TASK PROMPT — Exactly reproduce each entry, leaving out nothing.

RECORDS SHOWN —
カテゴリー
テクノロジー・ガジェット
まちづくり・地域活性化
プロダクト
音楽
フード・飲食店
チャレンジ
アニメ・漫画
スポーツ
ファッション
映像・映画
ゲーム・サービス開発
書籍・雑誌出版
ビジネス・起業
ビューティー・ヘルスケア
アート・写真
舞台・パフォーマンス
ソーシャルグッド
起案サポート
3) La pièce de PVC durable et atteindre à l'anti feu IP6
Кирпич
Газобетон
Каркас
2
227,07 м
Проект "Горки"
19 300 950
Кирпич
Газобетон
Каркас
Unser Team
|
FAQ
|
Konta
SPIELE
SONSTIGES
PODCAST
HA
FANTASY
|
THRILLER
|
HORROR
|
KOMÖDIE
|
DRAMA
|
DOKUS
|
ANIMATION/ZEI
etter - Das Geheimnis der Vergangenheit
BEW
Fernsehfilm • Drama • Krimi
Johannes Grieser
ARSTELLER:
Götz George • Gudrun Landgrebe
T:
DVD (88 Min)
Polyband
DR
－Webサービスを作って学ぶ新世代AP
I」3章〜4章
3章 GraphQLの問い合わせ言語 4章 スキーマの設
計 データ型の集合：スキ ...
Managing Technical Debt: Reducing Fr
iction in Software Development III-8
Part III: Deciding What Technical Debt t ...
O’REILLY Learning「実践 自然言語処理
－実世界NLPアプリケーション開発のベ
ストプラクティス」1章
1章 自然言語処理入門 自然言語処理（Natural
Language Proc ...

RESPONSE TO THIS EXERCISE —
カテゴリー
テクノロジー・ガジェット
まちづくり・地域活性化
プロダクト
音楽
フード・飲食店
チャレンジ
アニメ・漫画
スポーツ
ファッション
映像・映画
ゲーム・サービス開発
書籍・雑誌出版
ビジネス・起業
ビューティー・ヘルスケア
アート・写真
舞台・パフォーマンス
ソーシャルグッド
起案サポート
3) La pièce de PVC durable et atteindre à l'anti feu IP6
Кирпич
Газобетон
Каркас
2
227,07 м
Проект "Горки"
19 300 950
Кирпич
Газобетон
Каркас
Unser Team
|
FAQ
|
Konta
SPIELE
SONSTIGES
PODCAST
HA
FANTASY
|
THRILLER
|
HORROR
|
KOMÖDIE
|
DRAMA
|
DOKUS
|
ANIMATION/ZEI
etter - Das Geheimnis der Vergangenheit
BEW
Fernsehfilm • Drama • Krimi
Johannes Grieser
ARSTELLER:
Götz George • Gudrun Landgrebe
T:
DVD (88 Min)
Polyband
DR
－Webサービスを作って学ぶ新世代AP
I」3章〜4章
3章 GraphQLの問い合わせ言語 4章 スキーマの設
計 データ型の集合：スキ ...
Managing Technical Debt: Reducing Fr
iction in Software Development III-8
Part III: Deciding What Technical Debt t ...
O’REILLY Learning「実践 自然言語処理
－実世界NLPアプリケーション開発のベ
ストプラクティス」1章
1章 自然言語処理入門 自然言語処理（Natural
Language Proc ...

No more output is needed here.